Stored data
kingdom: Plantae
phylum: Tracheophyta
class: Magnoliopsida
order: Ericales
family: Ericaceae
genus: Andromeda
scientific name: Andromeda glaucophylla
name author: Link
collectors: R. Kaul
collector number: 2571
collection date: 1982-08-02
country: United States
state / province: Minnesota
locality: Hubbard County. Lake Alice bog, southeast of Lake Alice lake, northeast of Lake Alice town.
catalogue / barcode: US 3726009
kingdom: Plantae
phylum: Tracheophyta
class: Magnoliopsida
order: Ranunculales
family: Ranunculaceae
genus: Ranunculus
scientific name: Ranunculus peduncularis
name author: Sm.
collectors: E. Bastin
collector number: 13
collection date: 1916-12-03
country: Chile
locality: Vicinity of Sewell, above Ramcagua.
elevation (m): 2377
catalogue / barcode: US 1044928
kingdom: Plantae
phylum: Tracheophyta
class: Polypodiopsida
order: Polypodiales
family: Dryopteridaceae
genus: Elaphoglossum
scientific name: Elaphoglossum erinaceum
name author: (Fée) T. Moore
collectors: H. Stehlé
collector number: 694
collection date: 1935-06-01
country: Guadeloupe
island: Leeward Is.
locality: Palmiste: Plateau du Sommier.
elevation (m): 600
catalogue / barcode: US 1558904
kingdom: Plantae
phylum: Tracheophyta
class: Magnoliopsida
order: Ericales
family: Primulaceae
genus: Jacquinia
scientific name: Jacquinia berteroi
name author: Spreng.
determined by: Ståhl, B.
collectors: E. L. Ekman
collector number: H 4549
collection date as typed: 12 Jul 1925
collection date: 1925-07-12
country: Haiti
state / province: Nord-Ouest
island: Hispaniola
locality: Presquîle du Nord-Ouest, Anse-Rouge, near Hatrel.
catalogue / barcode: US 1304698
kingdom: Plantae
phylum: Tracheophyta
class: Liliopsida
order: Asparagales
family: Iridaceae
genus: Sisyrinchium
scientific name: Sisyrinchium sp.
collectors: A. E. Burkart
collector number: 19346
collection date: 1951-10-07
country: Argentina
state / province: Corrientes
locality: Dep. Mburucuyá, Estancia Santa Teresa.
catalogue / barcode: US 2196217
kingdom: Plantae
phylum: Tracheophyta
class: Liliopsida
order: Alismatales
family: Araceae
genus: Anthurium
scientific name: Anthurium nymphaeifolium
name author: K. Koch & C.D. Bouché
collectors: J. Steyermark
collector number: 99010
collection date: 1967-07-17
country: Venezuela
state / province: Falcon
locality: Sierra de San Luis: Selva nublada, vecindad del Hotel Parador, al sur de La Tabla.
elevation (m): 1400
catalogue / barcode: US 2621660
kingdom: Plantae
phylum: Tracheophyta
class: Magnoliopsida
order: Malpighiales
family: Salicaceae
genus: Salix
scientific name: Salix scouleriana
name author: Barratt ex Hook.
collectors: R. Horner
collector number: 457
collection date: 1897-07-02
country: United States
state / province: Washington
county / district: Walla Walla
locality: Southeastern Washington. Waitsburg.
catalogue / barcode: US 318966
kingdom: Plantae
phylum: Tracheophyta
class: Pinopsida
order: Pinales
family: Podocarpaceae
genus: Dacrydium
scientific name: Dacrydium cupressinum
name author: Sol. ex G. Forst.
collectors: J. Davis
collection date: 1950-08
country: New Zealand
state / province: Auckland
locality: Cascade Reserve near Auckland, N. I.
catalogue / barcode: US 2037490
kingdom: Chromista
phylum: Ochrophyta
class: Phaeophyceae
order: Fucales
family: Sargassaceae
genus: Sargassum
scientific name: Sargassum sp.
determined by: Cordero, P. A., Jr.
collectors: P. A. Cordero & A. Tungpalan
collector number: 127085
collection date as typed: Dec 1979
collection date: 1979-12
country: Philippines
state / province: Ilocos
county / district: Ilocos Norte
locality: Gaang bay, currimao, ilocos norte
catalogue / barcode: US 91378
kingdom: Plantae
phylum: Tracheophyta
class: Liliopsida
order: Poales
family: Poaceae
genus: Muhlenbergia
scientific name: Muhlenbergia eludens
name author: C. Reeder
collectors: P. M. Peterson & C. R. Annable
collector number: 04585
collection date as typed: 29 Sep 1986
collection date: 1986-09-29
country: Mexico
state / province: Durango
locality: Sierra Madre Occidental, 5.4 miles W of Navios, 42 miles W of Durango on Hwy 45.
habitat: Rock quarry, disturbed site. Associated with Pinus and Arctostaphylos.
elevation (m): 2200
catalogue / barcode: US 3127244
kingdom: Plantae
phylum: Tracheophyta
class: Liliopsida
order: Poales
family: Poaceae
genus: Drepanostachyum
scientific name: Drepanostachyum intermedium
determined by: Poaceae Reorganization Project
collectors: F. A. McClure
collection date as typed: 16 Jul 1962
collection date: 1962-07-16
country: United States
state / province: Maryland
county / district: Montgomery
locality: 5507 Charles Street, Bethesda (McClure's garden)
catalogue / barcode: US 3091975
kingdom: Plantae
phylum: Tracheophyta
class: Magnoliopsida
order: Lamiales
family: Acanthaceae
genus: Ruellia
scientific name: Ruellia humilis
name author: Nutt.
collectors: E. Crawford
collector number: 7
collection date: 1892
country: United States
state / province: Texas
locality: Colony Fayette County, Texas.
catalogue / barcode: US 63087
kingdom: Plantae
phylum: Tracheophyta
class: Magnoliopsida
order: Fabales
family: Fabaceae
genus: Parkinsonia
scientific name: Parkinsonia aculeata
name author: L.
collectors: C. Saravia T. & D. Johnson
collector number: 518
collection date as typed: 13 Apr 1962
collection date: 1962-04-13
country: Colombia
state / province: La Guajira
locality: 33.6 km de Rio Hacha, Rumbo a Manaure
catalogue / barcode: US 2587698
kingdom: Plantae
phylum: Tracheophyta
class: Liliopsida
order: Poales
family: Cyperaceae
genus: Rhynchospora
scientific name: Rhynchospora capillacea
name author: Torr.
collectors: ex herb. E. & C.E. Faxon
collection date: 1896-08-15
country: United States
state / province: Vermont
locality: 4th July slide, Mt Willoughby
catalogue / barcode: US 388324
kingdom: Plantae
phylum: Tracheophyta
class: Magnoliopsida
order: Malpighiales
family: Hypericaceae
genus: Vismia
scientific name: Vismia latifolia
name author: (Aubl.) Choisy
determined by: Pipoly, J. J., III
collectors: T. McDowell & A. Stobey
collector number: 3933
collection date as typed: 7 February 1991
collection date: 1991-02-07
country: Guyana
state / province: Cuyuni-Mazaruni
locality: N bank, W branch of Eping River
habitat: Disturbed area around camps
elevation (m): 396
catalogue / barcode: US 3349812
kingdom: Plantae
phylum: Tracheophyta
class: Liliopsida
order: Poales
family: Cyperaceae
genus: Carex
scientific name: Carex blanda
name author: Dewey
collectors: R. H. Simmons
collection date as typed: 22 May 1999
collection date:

_Task brief:_ Please rewrite the items beginning at the line that contains "family: Araceae" and stopping after the line that contains "state / province: Falcon", changing "country" to "nation" and leaving everything else the same.

_Solution to this task:_
family: Araceae
genus: Anthurium
scientific name: Anthurium nymphaeifolium
name author: K. Koch & C.D. Bouché
collectors: J. Steyermark
collector number: 99010
collection date: 1967-07-17
nation: Venezuela
state / province: Falcon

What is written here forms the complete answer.